The drunk man becomes the next guy to warn Arletty, and the next guy she chooses to ignore. Soon after, he winds up dead in an alley, which leads to Thom and his lady friends breaking into Arletty’s home and telling her they’re staying because the motel blamed them for the homeless man’s demise. Why our heroine can’t just kick them off her family’s property is added to a long list of questions regarding character trait and motivation.
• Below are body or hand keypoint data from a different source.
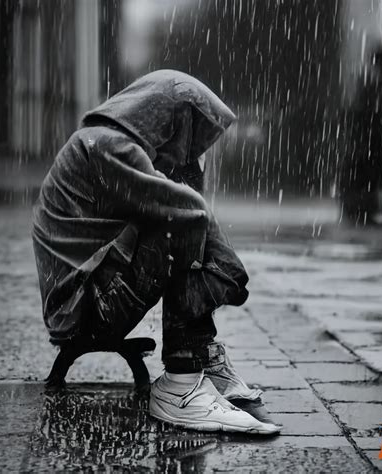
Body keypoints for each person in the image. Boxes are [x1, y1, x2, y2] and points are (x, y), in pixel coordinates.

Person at [32, 69, 281, 434]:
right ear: (168, 114)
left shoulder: (105, 141)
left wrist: (185, 175)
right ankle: (181, 383)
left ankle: (202, 355)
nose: (191, 147)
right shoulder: (107, 145)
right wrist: (225, 271)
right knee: (177, 223)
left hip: (87, 297)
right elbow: (186, 213)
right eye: (192, 133)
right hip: (81, 308)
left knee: (181, 217)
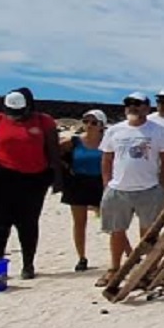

When it becomes clear her life is at stake, Arletty doesn’t even consider getting into her vehicle and going somewhere else for help. Despite obvious danger on the horizon, Thom stays because he’s intrigued by a ghost story; and despite owning a castle (as he claims) in Europe, he can’t spring for enough gas to get them out of dodge. I feel more sorry for his paramours, who really have no way to leave considering he has the car and it doesn’t look like there’s a taxi service to the next town. These two women are the only victims in my eyes because Arletty and Thom have the means to save themselves and simply choose not to.


Of course, their actions prove fatal for many. Bonfires rage on the beach as the new arrivals learn that one does not go out at night in Point Dune, and this is when wonderful kills salvage the movie. Yes, the pacing is slow and Huyck/Katz direct like they have all the time in the world, but no cheap ending or amount of yawning beats a woman sitting alone in a movie theater as zombies quietly gather behind her like the crows on a jungle gym in The Birds. You may notice a pattern in zombie-wear; these suited monsters devouring the young and hip and colorful are added social commentary about the two Americas at the time—and the end days of the groovy lifestyle. A bad moon is rising in Messiah of Evil, but in real life, the sun is setting on free love.